Written exercise.
Copy all of the data below line for line, changing no character.

Provided material.
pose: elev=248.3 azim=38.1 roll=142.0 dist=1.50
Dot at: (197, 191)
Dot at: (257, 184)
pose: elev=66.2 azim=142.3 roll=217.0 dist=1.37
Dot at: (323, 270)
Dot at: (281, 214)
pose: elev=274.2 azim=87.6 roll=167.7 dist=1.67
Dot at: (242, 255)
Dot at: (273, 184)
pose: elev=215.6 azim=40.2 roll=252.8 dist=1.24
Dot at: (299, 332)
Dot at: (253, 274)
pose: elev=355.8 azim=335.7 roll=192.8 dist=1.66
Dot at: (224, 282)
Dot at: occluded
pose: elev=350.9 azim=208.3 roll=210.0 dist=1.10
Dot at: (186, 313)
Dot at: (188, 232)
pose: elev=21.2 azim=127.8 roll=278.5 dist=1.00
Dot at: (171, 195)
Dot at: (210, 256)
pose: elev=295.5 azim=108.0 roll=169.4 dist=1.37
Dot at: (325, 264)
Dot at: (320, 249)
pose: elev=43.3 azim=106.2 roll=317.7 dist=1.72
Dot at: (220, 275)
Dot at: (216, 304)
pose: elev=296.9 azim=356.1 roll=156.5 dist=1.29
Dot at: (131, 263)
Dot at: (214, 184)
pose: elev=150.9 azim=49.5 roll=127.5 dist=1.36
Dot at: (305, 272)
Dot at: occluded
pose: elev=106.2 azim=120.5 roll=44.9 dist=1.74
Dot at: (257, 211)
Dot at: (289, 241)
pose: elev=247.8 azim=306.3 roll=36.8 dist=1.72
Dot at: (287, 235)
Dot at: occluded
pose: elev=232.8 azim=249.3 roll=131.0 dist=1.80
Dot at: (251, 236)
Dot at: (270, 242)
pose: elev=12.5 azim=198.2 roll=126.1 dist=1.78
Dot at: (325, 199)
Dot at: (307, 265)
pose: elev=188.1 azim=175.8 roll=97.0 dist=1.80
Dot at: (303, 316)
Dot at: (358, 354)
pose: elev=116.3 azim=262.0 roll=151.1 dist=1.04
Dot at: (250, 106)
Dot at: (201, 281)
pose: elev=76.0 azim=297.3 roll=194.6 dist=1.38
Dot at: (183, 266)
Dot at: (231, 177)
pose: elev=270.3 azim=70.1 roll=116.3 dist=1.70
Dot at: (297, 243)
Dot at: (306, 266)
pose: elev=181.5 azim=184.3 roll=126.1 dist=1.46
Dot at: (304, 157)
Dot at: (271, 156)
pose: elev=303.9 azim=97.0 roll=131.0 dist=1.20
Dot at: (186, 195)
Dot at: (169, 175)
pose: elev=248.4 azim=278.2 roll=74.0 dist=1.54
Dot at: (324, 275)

Task response.
pose: elev=248.3 azim=38.1 roll=142.0 dist=1.50
Dot at: (197, 191)
Dot at: (257, 184)
pose: elev=66.2 azim=142.3 roll=217.0 dist=1.37
Dot at: (323, 270)
Dot at: (281, 214)
pose: elev=274.2 azim=87.6 roll=167.7 dist=1.67
Dot at: (242, 255)
Dot at: (273, 184)
pose: elev=215.6 azim=40.2 roll=252.8 dist=1.24
Dot at: (299, 332)
Dot at: (253, 274)
pose: elev=355.8 azim=335.7 roll=192.8 dist=1.66
Dot at: (224, 282)
Dot at: occluded
pose: elev=350.9 azim=208.3 roll=210.0 dist=1.10
Dot at: (186, 313)
Dot at: (188, 232)
pose: elev=21.2 azim=127.8 roll=278.5 dist=1.00
Dot at: (171, 195)
Dot at: (210, 256)
pose: elev=295.5 azim=108.0 roll=169.4 dist=1.37
Dot at: (325, 264)
Dot at: (320, 249)
pose: elev=43.3 azim=106.2 roll=317.7 dist=1.72
Dot at: (220, 275)
Dot at: (216, 304)
pose: elev=296.9 azim=356.1 roll=156.5 dist=1.29
Dot at: (131, 263)
Dot at: (214, 184)
pose: elev=150.9 azim=49.5 roll=127.5 dist=1.36
Dot at: (305, 272)
Dot at: occluded
pose: elev=106.2 azim=120.5 roll=44.9 dist=1.74
Dot at: (257, 211)
Dot at: (289, 241)
pose: elev=247.8 azim=306.3 roll=36.8 dist=1.72
Dot at: (287, 235)
Dot at: occluded
pose: elev=232.8 azim=249.3 roll=131.0 dist=1.80
Dot at: (251, 236)
Dot at: (270, 242)
pose: elev=12.5 azim=198.2 roll=126.1 dist=1.78
Dot at: (325, 199)
Dot at: (307, 265)
pose: elev=188.1 azim=175.8 roll=97.0 dist=1.80
Dot at: (303, 316)
Dot at: (358, 354)
pose: elev=116.3 azim=262.0 roll=151.1 dist=1.04
Dot at: (250, 106)
Dot at: (201, 281)
pose: elev=76.0 azim=297.3 roll=194.6 dist=1.38
Dot at: (183, 266)
Dot at: (231, 177)
pose: elev=270.3 azim=70.1 roll=116.3 dist=1.70
Dot at: (297, 243)
Dot at: (306, 266)
pose: elev=181.5 azim=184.3 roll=126.1 dist=1.46
Dot at: (304, 157)
Dot at: (271, 156)
pose: elev=303.9 azim=97.0 roll=131.0 dist=1.20
Dot at: (186, 195)
Dot at: (169, 175)
pose: elev=248.4 azim=278.2 roll=74.0 dist=1.54
Dot at: (324, 275)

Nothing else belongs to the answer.